La société [1] a adressé un nouveau courrier à la CPAM le 4 juillet 2022, réitérant sa demande d’envoi du questionnaire employeur par voie postale.
La CPAM n’a pas répondu à ces courriers et a pris en charge la pathologie de M. [E] au titre de la législation professionnelle par décision du 27 juillet 2022.
La CPAM ne conteste pas que l’employeur n’ait pas adhéré aux conditions générales du service de téléconsultation ni n’a créé de compte, ce qu’il n’était pas dans l’obligation de faire.
Dès lors, si elle n’était pas tenue d’adresser le questionnaire par voie postale, la CPAM n’a pas répondu à l’employeur à sa demande d’adresse aux fins de se rendre sur place aux fins de consultation des pièces du dossier en ligne et dès lors, n’a pas mis en mesure l’employeur de consulter le dossier sur place et de remplir le questionnaire, en ne répondant pas à ses courriers.
Dans ces conditions, faute pour la CPAM d’avoir respecté le caractère contradictoire de la procédure lors de la phase d’instruction du dossier, il y a lieu de déclarer la décision de la CPAM de prise en charge au titre de la législation professionnelle de la pathologie de M. [E], inopposable à son ancien employeur, la société [1].
Sur les demandes accessoires
La CPAM du Val d’Oise, partie perdante en l’espèce, sera condamnée aux dépens.
L’exécution provisoire de la présente décision sera ordonnée.
PAR CES MOTIFS
Le tribunal, statuant publiquement par jugement contradictoire en premier ressort et rendu par mise à disposition au greffe,
DECLARE inopposable à la société [1] la prise en charge au titre de la législation sur les risques professionnels de la pathologie de M. [T] [E], par la caisse primaire d’assurance maladie du Val d’Oise ;
CONDAMNE la caisse primaire d’assurance maladie du Val d’Oise aux dépens ;
ORDONNE l’exécution provisoire de la présente décision.

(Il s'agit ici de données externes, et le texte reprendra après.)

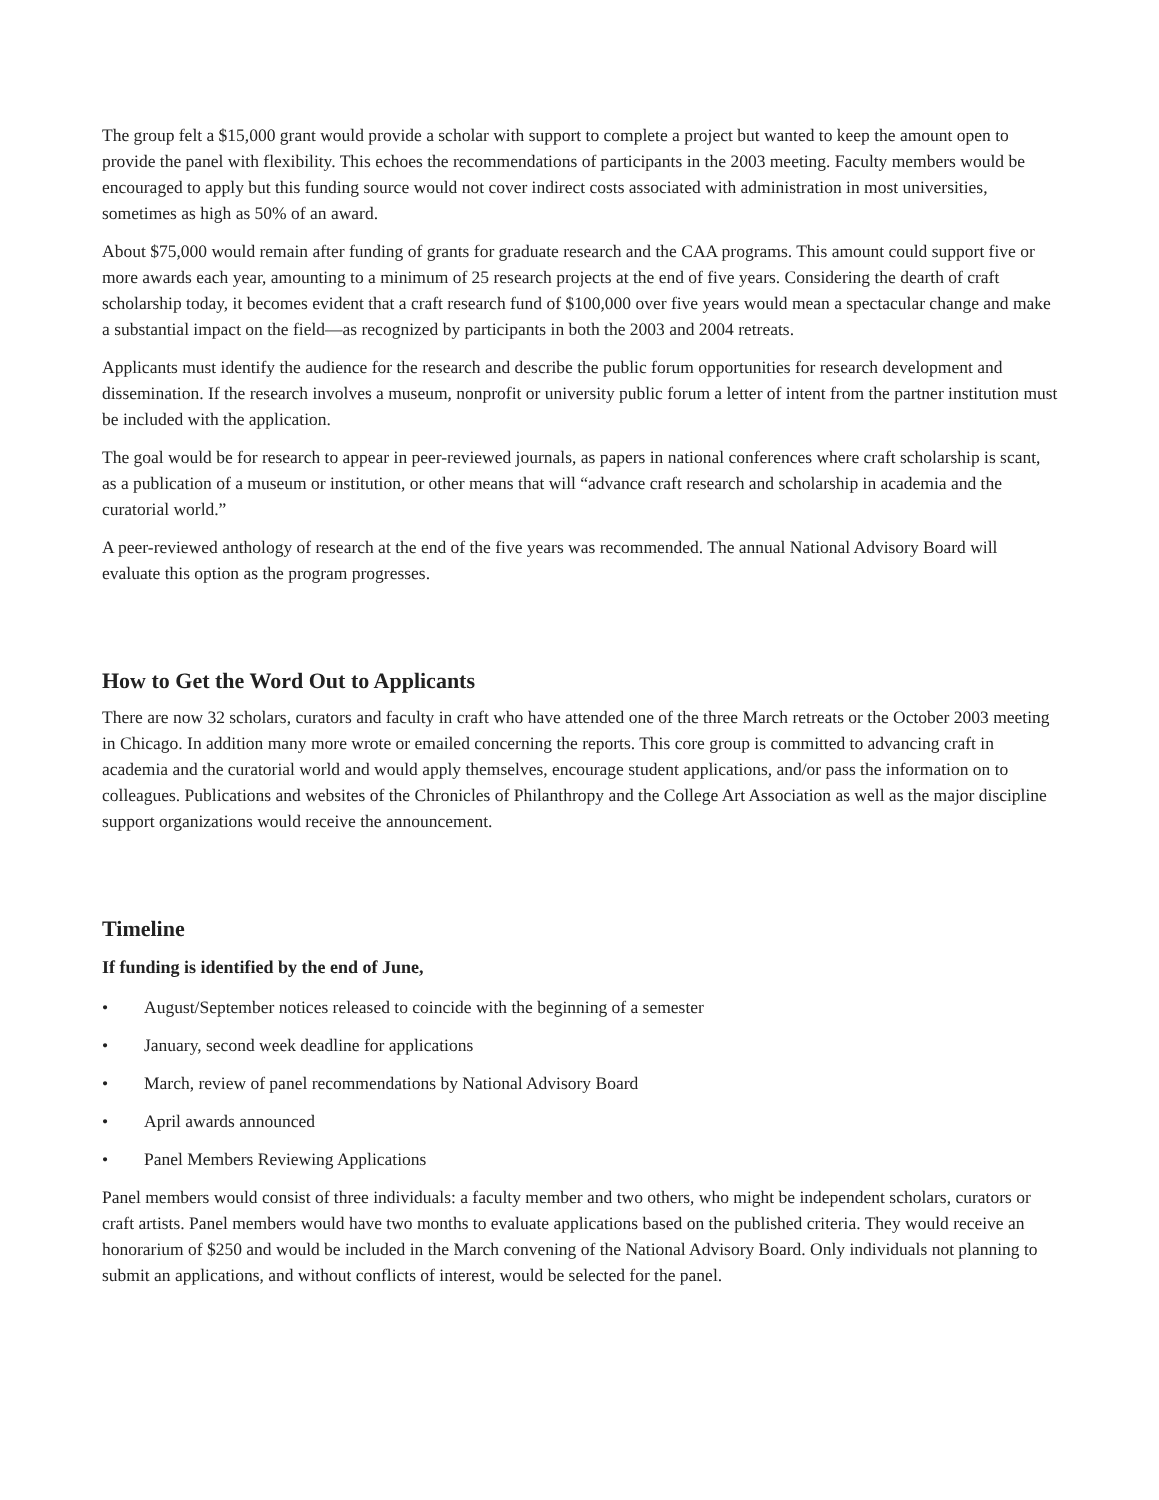The group felt a $15,000 grant would provide a scholar with support to complete a project but wanted to keep the amount open to provide the panel with flexibility. This echoes the recommendations of participants in the 2003 meeting. Faculty members would be encouraged to apply but this funding source would not cover indirect costs associated with administration in most universities, sometimes as high as 50% of an award.
About $75,000 would remain after funding of grants for graduate research and the CAA programs. This amount could support five or more awards each year, amounting to a minimum of 25 research projects at the end of five years. Considering the dearth of craft scholarship today, it becomes evident that a craft research fund of $100,000 over five years would mean a spectacular change and make a substantial impact on the field—as recognized by participants in both the 2003 and 2004 retreats.
Applicants must identify the audience for the research and describe the public forum opportunities for research development and dissemination. If the research involves a museum, nonprofit or university public forum a letter of intent from the partner institution must be included with the application.
The goal would be for research to appear in peer-reviewed journals, as papers in national conferences where craft scholarship is scant, as a publication of a museum or institution, or other means that will “advance craft research and scholarship in academia and the curatorial world.”
A peer-reviewed anthology of research at the end of the five years was recommended. The annual National Advisory Board will evaluate this option as the program progresses.
How to Get the Word Out to Applicants
There are now 32 scholars, curators and faculty in craft who have attended one of the three March retreats or the October 2003 meeting in Chicago. In addition many more wrote or emailed concerning the reports. This core group is committed to advancing craft in academia and the curatorial world and would apply themselves, encourage student applications, and/or pass the information on to colleagues. Publications and websites of the Chronicles of Philanthropy and the College Art Association as well as the major discipline support organizations would receive the announcement.
Timeline
If funding is identified by the end of June,
• August/September notices released to coincide with the beginning of a semester
• January, second week deadline for applications
• March, review of panel recommendations by National Advisory Board
• April awards announced
• Panel Members Reviewing Applications
Panel members would consist of three individuals: a faculty member and two others, who might be independent scholars, curators or craft artists. Panel members would have two months to evaluate applications based on the published criteria. They would receive an honorarium of $250 and would be included in the March convening of the National Advisory Board. Only individuals not planning to submit an applications, and without conflicts of interest, would be selected for the panel.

Fait et jugé à Paris le 07 Mai 2026
Le Greffier Le Président
N° RG 23/00139 – N° Portalis 352J-W-B7H-CY3KA
EXPÉDITION exécutoire dans l’affaire :
Demandeur : S.A. [1]
Défendeur : C.P.A.M. DU VAL D’OISE
EN CONSÉQUENCE, LA RÉPUBLIQUE FRANÇAISE mande et ordonne :
A tous les huissiers de justice, sur ce requis, de mettre ladite décision à exécution,
Aux procureurs généraux et aux procureurs de la République près les tribunaux judiciaires d’y tenir la main,
A tous commandants et officiers de la force publique de prêter main forte lorsqu’ils en seront légalement requis.
En foi de quoi la présente a été signée et délivrée par nous, Directeur de greffe soussigné au greffe du Tribunal judiciaire de Paris.